Earlier this month, I [Fredric Paul] wrote that “even as smartwatch shipments continue to grow, significant industrial and business use cases for these internet-connected devices have yet to appear.”
And then a few days later, as if on cue, International Data Corporation (IDC) put out a press release about the latest edition of the Worldwide Quarterly Wearable Device Tracker. The release quoted Ramon T. Llamas, research director for IDC’s Wearables team, saying, “Two major drivers for the wearables market are healthcare and enterprise adoption.”
According to Llamas, “Within the enterprise, wearables can help to accelerate companies’ digital transformation by transmitting information back and forth while allowing workers to complete their tasks faster. This is where both vendors and companies can streamline processes to achieve faster results.”
That’s not all. The release also connected smart assistants running on wearables with business use cases.
“The rise of smart assistants on wearables, both wrist-worn and ear-worn, is a trend worth watching,” said Jitesh Ubrani, research manager for IDC’s Mobile Device Trackers, in a statement. “Though still in its infancy, the integration of these assistants with wearables opens up new use cases, from allowing these devices to tie into the smart home to making the devices more proactive at urging users to live healthier or more productivelives.” [Italics mine.]
You can bet these statements grabbed my attention, so I reached out via email to learn more and quickly heard back from Llamas.
“You’re right,” he wrote, “enterprise deployment is slow. Most of it is driven by digital health/corporate wellness initiatives.”
3 companies developing wearable technology for business
But Llamas provided three examples of companies “getting attention” for their work on wearable technology for the enterprise:
- Theatro: Hands-free communication for retail workers
- Hipaax: Software solution for wearable workflows
- Notable: Hands-free patient record note-taking
Let’s take a quick look at each one:
Theatro uses a voice-controlled “intelligent assistant” to operate a SaaS-based mobile Internet of Things (IoT) devices that let even hourly workers use the existing enterprise apps, as well as the company’s own collaboration apps. Theatro’s website claims retailing customers such as The Container Store, Niemen Marcus and Cabelas, for applications like enabling a Niemen’s fitting room associate to easily call a floor associate to bring a different size item and letting Cabelas managers reassign labor in real-time to optimize floor coverage.
The Hipaax TaskWatch solution, meanwhile, is designed to “transform information into actionable and measurable tasks.” TaskWatch applications are developed on a “cloud-based wearable backend” and are delivered as a service called WearableWorkflow, with “interactive top-down statistical analysis for ongoing workflow optimization” handled by TaskAnalytics.

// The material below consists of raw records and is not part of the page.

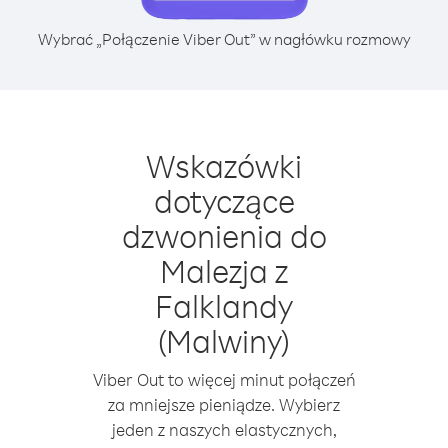
Wybrać „Połączenie Viber Out” w nagłówku rozmowy
Wskazówki
dotyczące
dzwonienia do
Malezja z
Falklandy
(Malwiny)
Viber Out to więcej minut połączeń
za mniejsze pieniądze. Wybierz
jeden z naszych elastycznych,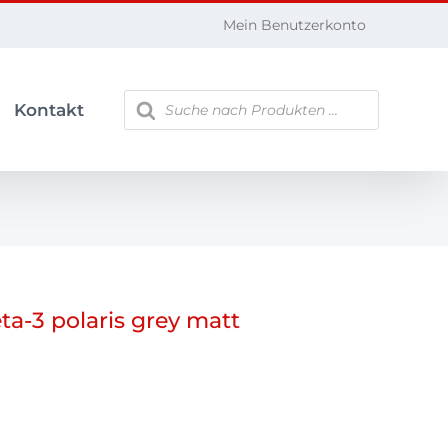
Mein Benutzerkonto
Products
Kontakt
search
ta-3 polaris grey matt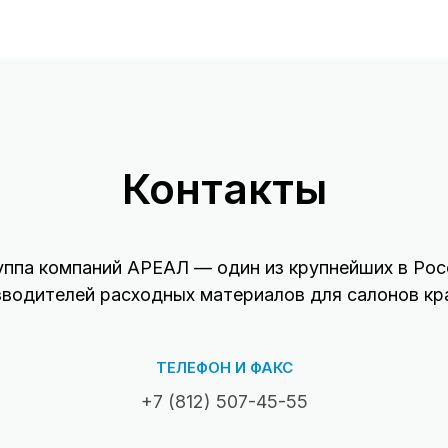
Контакты
уппа компаний АРЕАЛ — один из крупнейших в Рос
зводителей расходных материалов для салонов кр
ТЕЛЕФОН И ФАКС
+7 (812) 507-45-55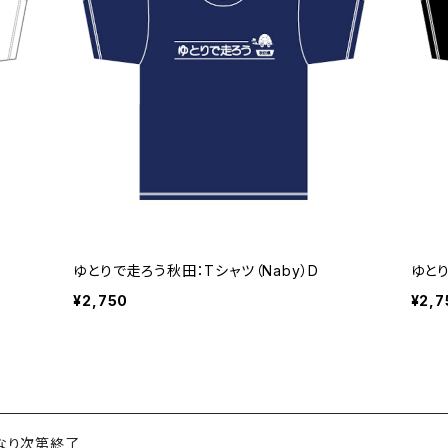
ゆとりで走ろう秋田：Tシャツ（Naby）D
ゆとり
¥2,750
¥2,7
くなり次第終了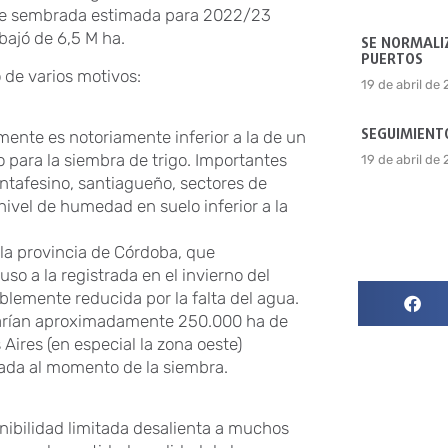
icie sembrada estimada para 2022/23
bajó de 6,5 M ha.
SE NORMALIZ
PUERTOS
o de varios motivos:
19 de abril de
SEGUIMIENTO
mente es notoriamente inferior a la de un
 para la siembra de trigo. Importantes
19 de abril de
antafesino, santiagueño, sectores de
nivel de humedad en suelo inferior a la
 la provincia de Córdoba, que
o a la registrada en el invierno del
lemente reducida por la falta del agua.
gnarían aproximadamente 250.000 ha de
 Aires (en especial la zona oeste)
ada al momento de la siembra.
nibilidad limitada desalienta a muchos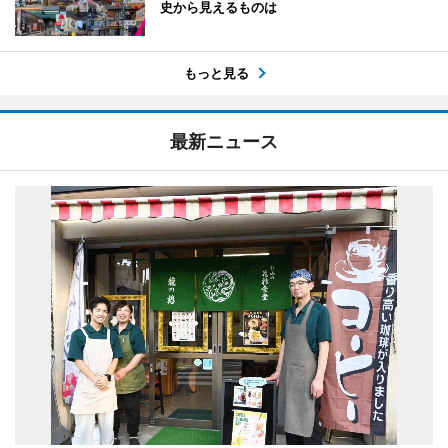
史から見えるものは
もっと見る
最新ニュース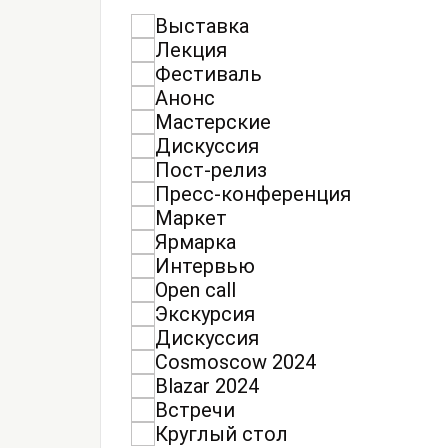
Выставка
Лекция
Фестиваль
Анонс
Мастерские
Дискуссия
Пост-релиз
Пресс-конференция
Маркет
Ярмарка
Интервью
Open call
Экскурсия
Дискуссия
Cosmoscow 2024
Blazar 2024
Встречи
Круглый стол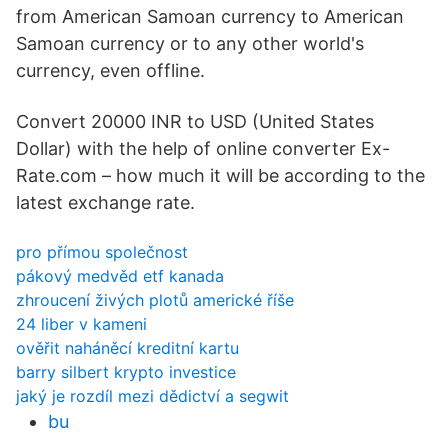
from American Samoan currency to American
Samoan currency or to any other world's
currency, even offline.
Convert 20000 INR to USD (United States
Dollar) with the help of online converter Ex-
Rate.com – how much it will be according to the
latest exchange rate.
pro přímou společnost
pákový medvěd etf kanada
zhroucení živých plotů americké říše
24 liber v kameni
ověřit naháněcí kreditní kartu
barry silbert krypto investice
jaký je rozdíl mezi dědictví a segwit
bu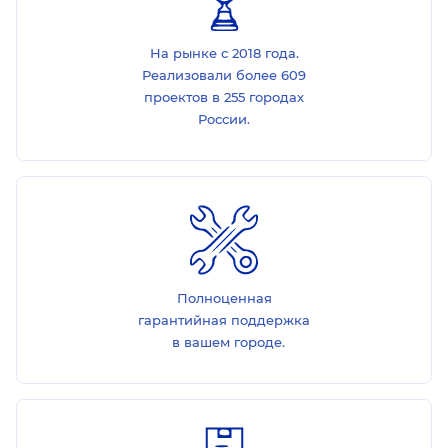
На рынке с 2018 года.
Реализовали более 609
проектов в 255 городах
России.
Полноценная
гарантийная поддержка
в вашем городе.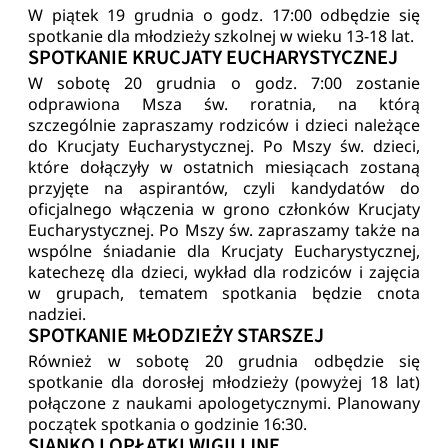
W piątek 19 grudnia o godz. 17:00 odbędzie się
spotkanie dla młodzieży szkolnej w wieku 13-18 lat.
SPOTKANIE KRUCJATY EUCHARYSTYCZNEJ
W sobotę 20 grudnia o godz. 7:00 zostanie
odprawiona Msza św. roratnia, na którą
szczególnie zapraszamy rodziców i dzieci należące
do Krucjaty Eucharystycznej. Po Mszy św. dzieci,
które dołączyły w ostatnich miesiącach zostaną
przyjęte na aspirantów, czyli kandydatów do
oficjalnego włączenia w grono członków Krucjaty
Eucharystycznej. Po Mszy św. zapraszamy także na
wspólne śniadanie dla Krucjaty Eucharystycznej,
katechezę dla dzieci, wykład dla rodziców i zajęcia
w grupach, tematem spotkania będzie cnota
nadziei.
SPOTKANIE MŁODZIEŻY STARSZEJ
Również w sobotę 20 grudnia odbędzie się
spotkanie dla dorosłej młodzieży (powyżej 18 lat)
połączone z naukami apologetycznymi. Planowany
początek spotkania o godzinie 16:30.
SIANKO I OPŁATKI WIGILIJNE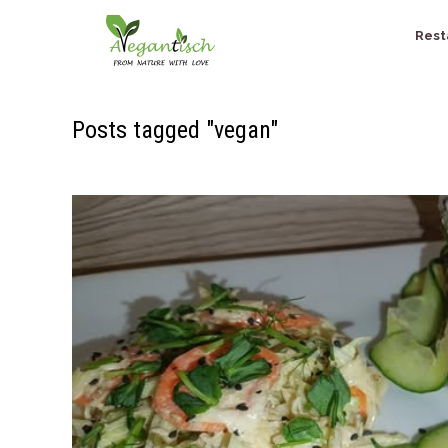
Rest
Posts tagged "vegan"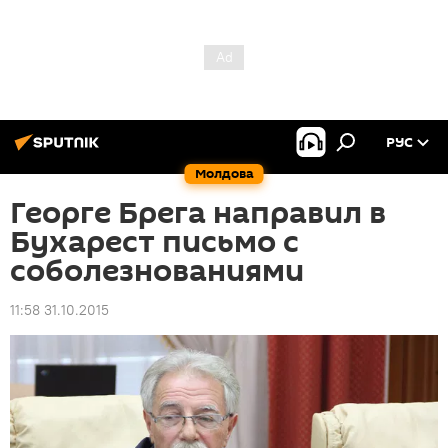
РУС
Молдова
Георге Брега направил в
Бухарест письмо с
соболезнованиями
11:58 31.10.2015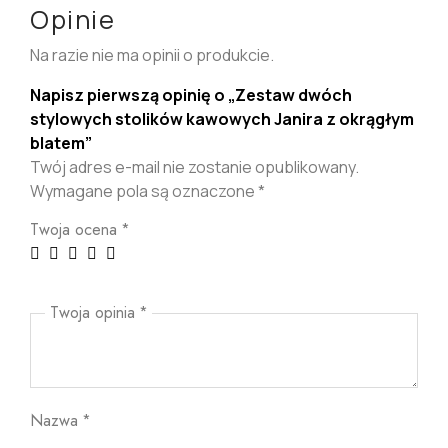
Opinie
Na razie nie ma opinii o produkcie.
Napisz pierwszą opinię o „Zestaw dwóch
stylowych stolików kawowych Janira z okrągłym
blatem”
Twój adres e-mail nie zostanie opublikowany.
Wymagane pola są oznaczone
*
Twoja ocena
*
Twoja opinia
*
Nazwa
*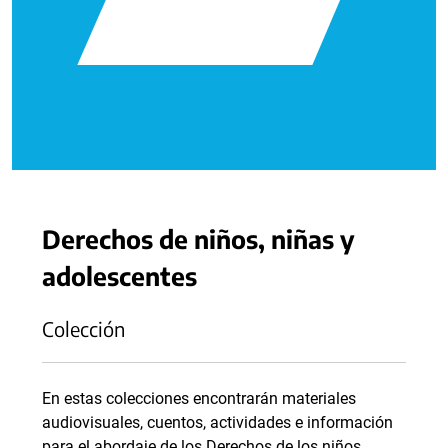
Derechos de niños, niñas y
adolescentes
Colección
En estas colecciones encontrarán materiales
audiovisuales, cuentos, actividades e información
para el abordaje de los Derechos de los niños,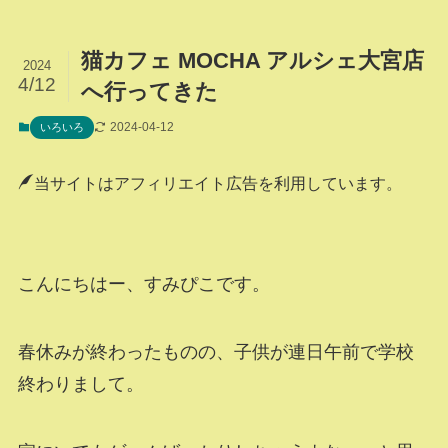
猫カフェ MOCHA アルシェ大宮店
2024
4/12
へ行ってきた
2024-04-12
いろいろ
当サイトはアフィリエイト広告を利用しています。
こんにちはー、すみぴこです。
春休みが終わったものの、子供が連日午前で学校
終わりまして。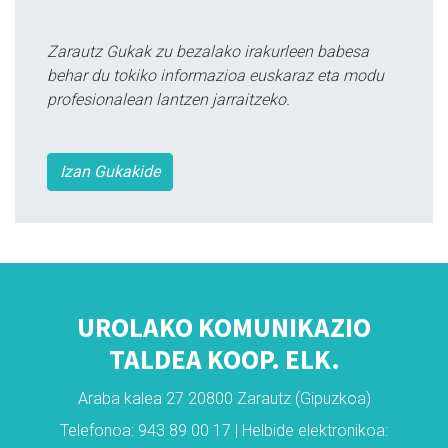
Zarautz Gukak zu bezalako irakurleen babesa
behar du tokiko informazioa euskaraz eta modu
profesionalean lantzen jarraitzeko.
Izan Gukakide
UROLAKO KOMUNIKAZIO
TALDEA KOOP. ELK.
Araba kalea 27 20800 Zarautz (Gipuzkoa)
Telefonoa: 943 89 00 17 | Helbide elektronikoa: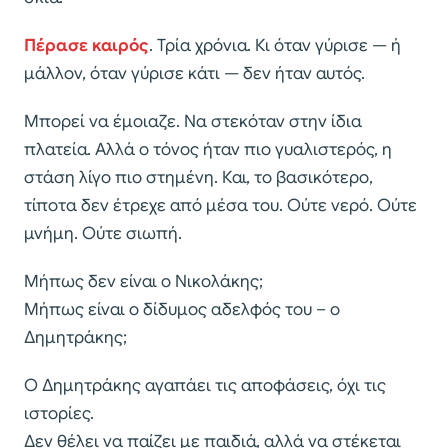
Πέρασε καιρός
. Τρία χρόνια. Κι όταν γύρισε — ή
μάλλον, όταν γύρισε κάτι — δεν ήταν αυτός.
Μπορεί να έμοιαζε. Να στεκόταν στην ίδια
πλατεία. Αλλά ο τόνος ήταν πιο γυαλιστερός, η
στάση λίγο πιο στημένη. Και, το βασικότερο,
τίποτα δεν έτρεχε από μέσα του. Ούτε νερό. Ούτε
μνήμη. Ούτε σιωπή.
Μήπως δεν είναι ο Νικολάκης;
Μήπως είναι ο δίδυμος αδελφός του – ο
Δημητράκης;
Ο Δημητράκης αγαπάει τις αποφάσεις, όχι τις
ιστορίες.
Δεν θέλει να παίζει με παιδιά, αλλά να στέκεται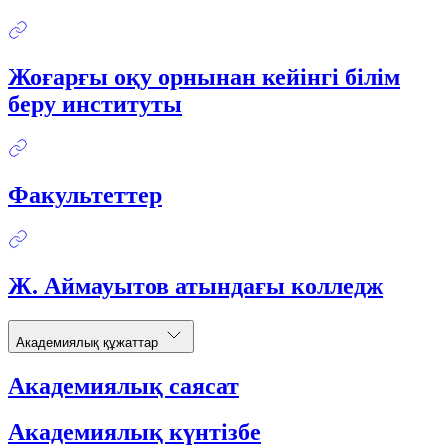
Жоғарғы оқу орнынан кейінгі білім
беру институты
Факультеттер
Ж. Аймауытов атындағы колледж
Академиялық құжаттар
Академиялық саясат
Академиялық күнтізбе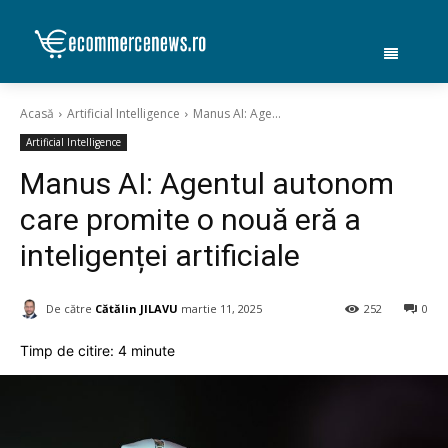
Acasă
Artificial Intelligence
Manus AI: Age...
Artificial Intelligence
Manus AI: Agentul autonom
care promite o nouă eră a
inteligenței artificiale
De către
Cătălin JILAVU
martie 11, 2025
252
0
Timp de citire:
4
minute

The platform promises enterprise productivity benefits by keeping employees “connected to enterprise systems through customizable notifications and task-specific data entry forms,” while gamification features help engage and motivate employees. The website doesn’t mention customers, but it cites partner logos such as Verizon, Red Hat, SAP, and Samsung.
Finally, uniting Llamas’ points about healthcare and productivity, Notable sells a wearable, voice-powered assistant for doctors that uses voice-driven, HIPAA-compliant “AI to automate and structure every physician-patient interaction.” The company site doesn’t mention customers, but last year the company scored a $13.5 million Series A financing round.
I’m not sure these three examples are enough to make me a believer in enterprise wearable tech, but they’re certainly a start.